### PROBLEM STATEMENT
Reproduce the data that follows in its entirety, character for character.

### DATASET EXCERPTS
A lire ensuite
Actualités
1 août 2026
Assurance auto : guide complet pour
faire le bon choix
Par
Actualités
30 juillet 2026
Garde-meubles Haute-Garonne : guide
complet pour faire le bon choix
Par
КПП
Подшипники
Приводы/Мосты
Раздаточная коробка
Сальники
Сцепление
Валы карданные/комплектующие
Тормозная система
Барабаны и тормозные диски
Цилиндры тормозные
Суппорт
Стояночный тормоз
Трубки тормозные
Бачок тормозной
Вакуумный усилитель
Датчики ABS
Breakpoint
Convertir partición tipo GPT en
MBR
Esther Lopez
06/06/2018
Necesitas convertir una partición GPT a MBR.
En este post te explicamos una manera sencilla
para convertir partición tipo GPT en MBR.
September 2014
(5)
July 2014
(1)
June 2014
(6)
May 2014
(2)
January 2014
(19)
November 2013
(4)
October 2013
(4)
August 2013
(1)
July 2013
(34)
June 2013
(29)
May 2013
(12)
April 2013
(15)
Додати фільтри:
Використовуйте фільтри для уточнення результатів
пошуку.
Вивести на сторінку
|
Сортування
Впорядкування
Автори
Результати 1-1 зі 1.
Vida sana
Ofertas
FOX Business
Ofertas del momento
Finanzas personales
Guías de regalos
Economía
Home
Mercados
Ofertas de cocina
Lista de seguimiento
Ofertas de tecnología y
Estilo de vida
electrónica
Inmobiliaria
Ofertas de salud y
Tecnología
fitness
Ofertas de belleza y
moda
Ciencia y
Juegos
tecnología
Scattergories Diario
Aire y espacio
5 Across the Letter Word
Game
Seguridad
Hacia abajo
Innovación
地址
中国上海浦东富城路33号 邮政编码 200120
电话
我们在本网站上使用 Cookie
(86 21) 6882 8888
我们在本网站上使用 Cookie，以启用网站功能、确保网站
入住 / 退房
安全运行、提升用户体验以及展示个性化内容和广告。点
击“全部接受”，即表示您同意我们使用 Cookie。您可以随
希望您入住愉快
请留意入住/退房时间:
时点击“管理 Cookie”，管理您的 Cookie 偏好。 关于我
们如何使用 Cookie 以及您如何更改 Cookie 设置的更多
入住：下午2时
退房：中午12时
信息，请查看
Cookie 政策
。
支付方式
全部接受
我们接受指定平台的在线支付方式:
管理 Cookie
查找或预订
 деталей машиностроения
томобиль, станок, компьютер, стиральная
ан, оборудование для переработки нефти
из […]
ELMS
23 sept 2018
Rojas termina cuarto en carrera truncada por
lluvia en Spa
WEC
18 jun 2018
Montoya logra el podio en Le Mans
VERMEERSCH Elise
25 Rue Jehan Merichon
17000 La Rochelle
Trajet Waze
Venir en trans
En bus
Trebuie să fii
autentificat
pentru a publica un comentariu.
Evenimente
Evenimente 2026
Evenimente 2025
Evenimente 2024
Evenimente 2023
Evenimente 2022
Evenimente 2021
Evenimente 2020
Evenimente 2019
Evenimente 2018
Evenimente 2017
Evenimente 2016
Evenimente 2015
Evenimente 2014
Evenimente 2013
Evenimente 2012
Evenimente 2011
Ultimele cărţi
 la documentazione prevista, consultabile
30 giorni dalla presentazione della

### SOLVED EXERCISE
A lire ensuite
Actualités
1 août 2026
Assurance auto : guide complet pour
faire le bon choix
Par
Actualités
30 juillet 2026
Garde-meubles Haute-Garonne : guide
complet pour faire le bon choix
Par
КПП
Подшипники
Приводы/Мосты
Раздаточная коробка
Сальники
Сцепление
Валы карданные/комплектующие
Тормозная система
Барабаны и тормозные диски
Цилиндры тормозные
Суппорт
Стояночный тормоз
Трубки тормозные
Бачок тормозной
Вакуумный усилитель
Датчики ABS
Breakpoint
Convertir partición tipo GPT en
MBR
Esther Lopez
06/06/2018
Necesitas convertir una partición GPT a MBR.
En este post te explicamos una manera sencilla
para convertir partición tipo GPT en MBR.
September 2014
(5)
July 2014
(1)
June 2014
(6)
May 2014
(2)
January 2014
(19)
November 2013
(4)
October 2013
(4)
August 2013
(1)
July 2013
(34)
June 2013
(29)
May 2013
(12)
April 2013
(15)
Додати фільтри:
Використовуйте фільтри для уточнення результатів
пошуку.
Вивести на сторінку
|
Сортування
Впорядкування
Автори
Результати 1-1 зі 1.
Vida sana
Ofertas
FOX Business
Ofertas del momento
Finanzas personales
Guías de regalos
Economía
Home
Mercados
Ofertas de cocina
Lista de seguimiento
Ofertas de tecnología y
Estilo de vida
electrónica
Inmobiliaria
Ofertas de salud y
Tecnología
fitness
Ofertas de belleza y
moda
Ciencia y
Juegos
tecnología
Scattergories Diario
Aire y espacio
5 Across the Letter Word
Game
Seguridad
Hacia abajo
Innovación
地址
中国上海浦东富城路33号 邮政编码 200120
电话
我们在本网站上使用 Cookie
(86 21) 6882 8888
我们在本网站上使用 Cookie，以启用网站功能、确保网站
入住 / 退房
安全运行、提升用户体验以及展示个性化内容和广告。点
击“全部接受”，即表示您同意我们使用 Cookie。您可以随
希望您入住愉快
请留意入住/退房时间:
时点击“管理 Cookie”，管理您的 Cookie 偏好。 关于我
们如何使用 Cookie 以及您如何更改 Cookie 设置的更多
入住：下午2时
退房：中午12时
信息，请查看
Cookie 政策
。
支付方式
全部接受
我们接受指定平台的在线支付方式:
管理 Cookie
查找或预订
 деталей машиностроения
томобиль, станок, компьютер, стиральная
ан, оборудование для переработки нефти
из […]
ELMS
23 sept 2018
Rojas termina cuarto en carrera truncada por
lluvia en Spa
WEC
18 jun 2018
Montoya logra el podio en Le Mans
VERMEERSCH Elise
25 Rue Jehan Merichon
17000 La Rochelle
Trajet Waze
Venir en trans
En bus
Trebuie să fii
autentificat
pentru a publica un comentariu.
Evenimente
Evenimente 2026
Evenimente 2025
Evenimente 2024
Evenimente 2023
Evenimente 2022
Evenimente 2021
Evenimente 2020
Evenimente 2019
Evenimente 2018
Evenimente 2017
Evenimente 2016
Evenimente 2015
Evenimente 2014
Evenimente 2013
Evenimente 2012
Evenimente 2011
Ultimele cărţi
 la documentazione prevista, consultabile
30 giorni dalla presentazione della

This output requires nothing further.